How to watch tomorrow’s early-morning full eclipse, the last until 2025
The final total lunar eclipse until 2025 will happen in the cold dark of Tuesday morning, according to NASA.
An eclipse of the moon happens when earth blocks the sun’s light from reaching the moon. There will be still be partial and penumbral eclipses after Tuesday morning and before March 14, 2025, but the complete moon will not fall into the darkest part of Earth’s shadow — called the umbra — for years.
When earth’s shadow moves across the moon, the white ball of rock turns red — often called a blood moon. The red color is caused by the wavelength of light scattered by the atmosphere. During daylight the sky is blue because of that light’s shorter wavelength, scattered by earth’s atmosphere.

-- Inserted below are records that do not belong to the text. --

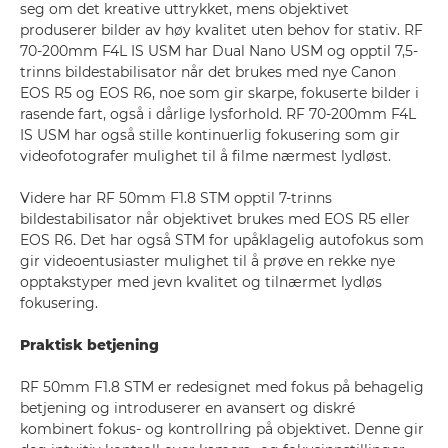
seg om det kreative uttrykket, mens objektivet
produserer bilder av høy kvalitet uten behov for stativ. RF
70-200mm F4L IS USM har Dual Nano USM og opptil 7,5-
trinns bildestabilisator når det brukes med nye Canon
EOS R5 og EOS R6, noe som gir skarpe, fokuserte bilder i
rasende fart, også i dårlige lysforhold. RF 70-200mm F4L
IS USM har også stille kontinuerlig fokusering som gir
videofotografer mulighet til å filme nærmest lydløst.
Videre har RF 50mm F1.8 STM opptil 7-trinns
bildestabilisator når objektivet brukes med EOS R5 eller
EOS R6. Det har også STM for upåklagelig autofokus som
gir videoentusiaster mulighet til å prøve en rekke nye
opptakstyper med jevn kvalitet og tilnærmet lydløs
fokusering.
Praktisk betjening
RF 50mm F1.8 STM er redesignet med fokus på behagelig
betjening og introduserer en avansert og diskré
kombinert fokus- og kontrollring på objektivet. Denne gir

During sunset the light must pass through more atmosphere and travel further, showing yellow, orange and red wavelengths to human eyes. NASA explains why an eclipse looks red:
During a lunar eclipse, the Moon turns red because the only sunlight reaching the Moon passes through Earth’s atmosphere. The more dust or clouds in Earth’s atmosphere during the eclipse, the redder the Moon will appear. It’s as if all the world’s sunrises and sunsets are projected onto the Moon.

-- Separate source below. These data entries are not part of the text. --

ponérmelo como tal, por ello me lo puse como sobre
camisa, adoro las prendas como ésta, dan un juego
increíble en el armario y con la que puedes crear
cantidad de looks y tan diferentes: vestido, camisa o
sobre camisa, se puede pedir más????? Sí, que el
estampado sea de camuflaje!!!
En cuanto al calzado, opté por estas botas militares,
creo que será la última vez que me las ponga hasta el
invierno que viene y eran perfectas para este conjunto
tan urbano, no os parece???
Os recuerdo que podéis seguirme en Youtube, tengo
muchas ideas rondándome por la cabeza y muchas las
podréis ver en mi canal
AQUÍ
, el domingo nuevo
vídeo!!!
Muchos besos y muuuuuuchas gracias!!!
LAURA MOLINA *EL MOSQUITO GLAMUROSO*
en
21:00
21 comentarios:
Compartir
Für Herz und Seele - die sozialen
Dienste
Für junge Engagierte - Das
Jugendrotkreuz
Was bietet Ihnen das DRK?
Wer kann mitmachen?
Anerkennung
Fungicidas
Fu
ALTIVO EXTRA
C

No special equipment is required to observe a lunar eclipse, which unlike an eclipse of the sun, is completely safe to look at. Utahns will have a view of the moon as it passes through the full shadow, if local cloud cover cooperates.

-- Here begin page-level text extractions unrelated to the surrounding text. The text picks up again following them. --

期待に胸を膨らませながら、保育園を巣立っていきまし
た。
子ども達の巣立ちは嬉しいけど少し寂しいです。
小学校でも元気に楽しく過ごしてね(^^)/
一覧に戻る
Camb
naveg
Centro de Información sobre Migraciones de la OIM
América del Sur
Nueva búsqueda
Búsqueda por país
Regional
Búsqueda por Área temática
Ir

Forecasts are for partly cloudy skies starting at approximately 11 p.m. Monday, giving the Beehive State a possibility to observe the full eclipse. It will be visible across North America and Central America, but in Puerto Rico the moon will set after totality starts, NASA said.
Alaska and Hawaii residents will be able to see every stage of the eclipse while Asia, Australia and New Zealand can also view it.
If it is cloudy, the eclipse can be viewed via NASA’s YouTube page.
Utah’s moon-viewing timeline, all listed times are Utah local time:
- If clouds stay out of the way, Utahns will be able to observe the moon enter Earth’s outer shadow with a subtle dimming at 1:02 a.m. Tuesday.
- At 2:09 a.m., the moon will enter the umbra part of the shadow and the eclipse begins. The portion of the moon inside the umbra, a bite-sized bit, appears very dark.
- Then at 3:17 a.m., the entire moon moves into the umbra and the sphere will turn a red hue. A telescope or binoculars will help with an enhanced viewing experience. Cameras with tripods can grab exposures lasting several seconds.
- At 4:42 a.m. the moon exits the shadow and the red color will fade, with a bite appearing extra dark of the part that remains in deep shadow.